Ксинем явно собрался обругать Ирисса, но было уже поздно. Келлхус заговорил.

— Это просто притча, — сказал князь Атритау. — Я узнал ее от скюльвендов. Звучит она примерно так: некрупный, стройный молодой бык и его коровы, к потрясению своему, обнаружили, что хозяин купил другого быка, с более широкой грудью, более толстыми рогами и более скверным характером. Но все равно, когда сын хозяина привел нового быка на пастбище, молодой бык опустил голову, выставил рога и принялся фыркать и рыть копытом землю. «Нет! — вскричали коровы. — Пожалуйста, не надо рисковать жизнью из-за нас!» — «Рисковать жизнью? — удивился молодой бык. — Я просто забочусь о том, чтобы он знал, что я — бык!»

Мгновение тишины и взрыв смеха.

— Скюльвендская притча? — переспросил Ксинем, смеясь. — Вы…

— Вот что я думаю! — воскликнул Ирисс, перекрывая общий хохот. — Вот мое толкование! Слушайте! Эта притча означает, что наше достоинство — нет, наша честь — дороже всего, даже наших жен!

— Да ничего она не означает, — сказал Ксинем, вытирая выступившие на глазах слезы. — Это просто шутка, только и всего.

— Это притча о мужестве, — проскрежетал Найюр, и все смолкли, потрясенные.

Ахкеймион попытался понять, что же на самом деле сказал неразговорчивый варвар.

Скюльвенд сплюнул в огонь.

— Эту историю старики рассказывают мальчишкам, чтобы пристыдить их, чтобы научить, что красивые жесты ничего не значат, что реальна только смерть.

Все переглянулись. Один лишь Зенкаппа громко рассмеялся.

Ахкеймион подался вперед.

— А ты что скажешь, Келлхус? Что, по-твоему, это означает? Келлхус пожал плечами, явно удивляясь, что ему нужно так много объяснять. Он поднял на Ахкеймиона дружеский, но совершенно неумолимый взгляд.

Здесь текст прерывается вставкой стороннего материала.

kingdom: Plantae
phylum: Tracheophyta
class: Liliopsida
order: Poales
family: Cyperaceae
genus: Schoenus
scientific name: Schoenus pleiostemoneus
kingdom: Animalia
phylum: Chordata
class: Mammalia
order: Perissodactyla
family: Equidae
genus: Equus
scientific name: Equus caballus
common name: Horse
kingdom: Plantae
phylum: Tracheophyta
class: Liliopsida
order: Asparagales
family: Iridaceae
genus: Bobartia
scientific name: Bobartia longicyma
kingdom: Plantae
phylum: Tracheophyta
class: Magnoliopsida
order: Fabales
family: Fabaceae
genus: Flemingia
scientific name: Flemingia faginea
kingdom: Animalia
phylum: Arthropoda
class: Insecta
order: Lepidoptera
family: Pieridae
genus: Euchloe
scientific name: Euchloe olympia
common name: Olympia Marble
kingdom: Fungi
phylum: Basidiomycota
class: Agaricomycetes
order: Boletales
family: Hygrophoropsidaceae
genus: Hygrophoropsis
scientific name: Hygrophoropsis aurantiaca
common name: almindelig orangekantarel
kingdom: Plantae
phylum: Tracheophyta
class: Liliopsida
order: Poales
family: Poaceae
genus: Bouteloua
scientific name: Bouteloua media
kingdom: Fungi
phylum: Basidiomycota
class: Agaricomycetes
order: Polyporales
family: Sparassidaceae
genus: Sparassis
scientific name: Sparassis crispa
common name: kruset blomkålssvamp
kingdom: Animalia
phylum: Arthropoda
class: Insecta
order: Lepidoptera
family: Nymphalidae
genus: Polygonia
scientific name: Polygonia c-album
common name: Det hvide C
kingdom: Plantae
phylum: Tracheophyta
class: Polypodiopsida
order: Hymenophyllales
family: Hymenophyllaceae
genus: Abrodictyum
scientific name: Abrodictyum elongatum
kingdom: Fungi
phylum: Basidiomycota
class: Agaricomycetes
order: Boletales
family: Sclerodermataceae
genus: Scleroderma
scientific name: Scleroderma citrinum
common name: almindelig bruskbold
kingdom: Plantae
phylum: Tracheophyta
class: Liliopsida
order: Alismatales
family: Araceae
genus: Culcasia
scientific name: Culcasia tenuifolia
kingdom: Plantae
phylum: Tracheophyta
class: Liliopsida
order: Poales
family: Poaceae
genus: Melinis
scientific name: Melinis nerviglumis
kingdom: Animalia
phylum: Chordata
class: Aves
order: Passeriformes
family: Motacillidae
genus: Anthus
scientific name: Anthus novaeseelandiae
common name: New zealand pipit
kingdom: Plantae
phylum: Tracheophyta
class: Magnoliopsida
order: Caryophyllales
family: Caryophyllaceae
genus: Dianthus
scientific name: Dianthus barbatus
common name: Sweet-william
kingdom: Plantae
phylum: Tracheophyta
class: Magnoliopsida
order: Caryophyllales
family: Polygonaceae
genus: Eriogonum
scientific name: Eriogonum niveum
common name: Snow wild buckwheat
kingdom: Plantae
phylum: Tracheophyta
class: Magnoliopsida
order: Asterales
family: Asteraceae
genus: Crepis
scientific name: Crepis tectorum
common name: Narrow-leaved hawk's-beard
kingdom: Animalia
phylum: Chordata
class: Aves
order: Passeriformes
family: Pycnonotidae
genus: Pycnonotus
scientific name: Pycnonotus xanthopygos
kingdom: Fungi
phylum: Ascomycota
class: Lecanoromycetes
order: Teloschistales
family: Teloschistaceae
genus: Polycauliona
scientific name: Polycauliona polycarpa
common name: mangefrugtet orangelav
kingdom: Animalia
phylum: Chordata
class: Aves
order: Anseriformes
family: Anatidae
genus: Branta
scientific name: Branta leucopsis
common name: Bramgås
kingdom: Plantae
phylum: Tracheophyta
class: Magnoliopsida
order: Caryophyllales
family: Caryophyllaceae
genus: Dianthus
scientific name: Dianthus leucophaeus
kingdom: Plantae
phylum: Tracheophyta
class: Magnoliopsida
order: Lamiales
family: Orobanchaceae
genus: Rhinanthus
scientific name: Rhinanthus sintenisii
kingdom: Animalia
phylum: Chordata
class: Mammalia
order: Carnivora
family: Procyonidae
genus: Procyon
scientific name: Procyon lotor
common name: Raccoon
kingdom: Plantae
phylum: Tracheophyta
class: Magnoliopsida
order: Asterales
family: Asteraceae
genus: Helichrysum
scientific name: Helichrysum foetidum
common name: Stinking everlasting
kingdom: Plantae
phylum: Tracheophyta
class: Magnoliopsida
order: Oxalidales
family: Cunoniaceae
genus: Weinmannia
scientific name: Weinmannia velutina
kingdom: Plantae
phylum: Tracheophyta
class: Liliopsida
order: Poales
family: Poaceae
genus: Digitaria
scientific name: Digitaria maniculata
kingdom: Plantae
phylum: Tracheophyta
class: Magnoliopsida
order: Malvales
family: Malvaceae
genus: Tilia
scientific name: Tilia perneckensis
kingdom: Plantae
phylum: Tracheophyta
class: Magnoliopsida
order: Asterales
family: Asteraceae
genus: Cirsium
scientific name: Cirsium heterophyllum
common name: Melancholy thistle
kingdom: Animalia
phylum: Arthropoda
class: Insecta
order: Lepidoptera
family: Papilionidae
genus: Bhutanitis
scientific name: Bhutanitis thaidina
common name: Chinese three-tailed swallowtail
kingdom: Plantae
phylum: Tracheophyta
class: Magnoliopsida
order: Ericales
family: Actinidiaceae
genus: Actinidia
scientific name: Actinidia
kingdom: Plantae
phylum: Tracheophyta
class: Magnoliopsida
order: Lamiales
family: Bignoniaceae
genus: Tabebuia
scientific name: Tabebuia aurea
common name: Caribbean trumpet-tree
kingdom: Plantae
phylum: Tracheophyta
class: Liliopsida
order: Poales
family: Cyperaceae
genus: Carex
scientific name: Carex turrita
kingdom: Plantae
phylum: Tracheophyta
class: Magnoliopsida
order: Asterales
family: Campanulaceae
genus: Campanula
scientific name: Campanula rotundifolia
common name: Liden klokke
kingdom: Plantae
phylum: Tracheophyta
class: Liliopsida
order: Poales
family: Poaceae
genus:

— Это означает, что иногда из молодого быка получается неплохая корова…

Все снова расхохотались, но Ахкеймион с трудом изобразил слабое подобие улыбки. Да что его, собственно, так разозлило?

— Нет! — воскликнул он. — Что ты думаешь на самом деле?

Келлхус помолчал, взял Серве за руку и оглядел присутствующих. Ахкеймион покосился на Серве и тут же отвернулся. Она смотрела на него очень внимательно.

— Эта история учит, — серьезным, изменившимся голосом произнес Келлхус, — что есть разное мужество и разные понятия о чести.

Он говорил так, что, казалось, заставил умолкнуть всех вокруг — едва ли не все Священное воинство.

— Она учит, что все эти вещи — мужество, честь, даже любовь — лишь проблемы, а не абсолютные понятия. Вопросы.

Ирисс решительно встряхнул головой. Он принадлежал к числу тех туго соображающих людей, которые постоянно путают рвение с проницательностью. Для других уже стало дежурным развлечением наблюдать, как он спорит с Келлхусом.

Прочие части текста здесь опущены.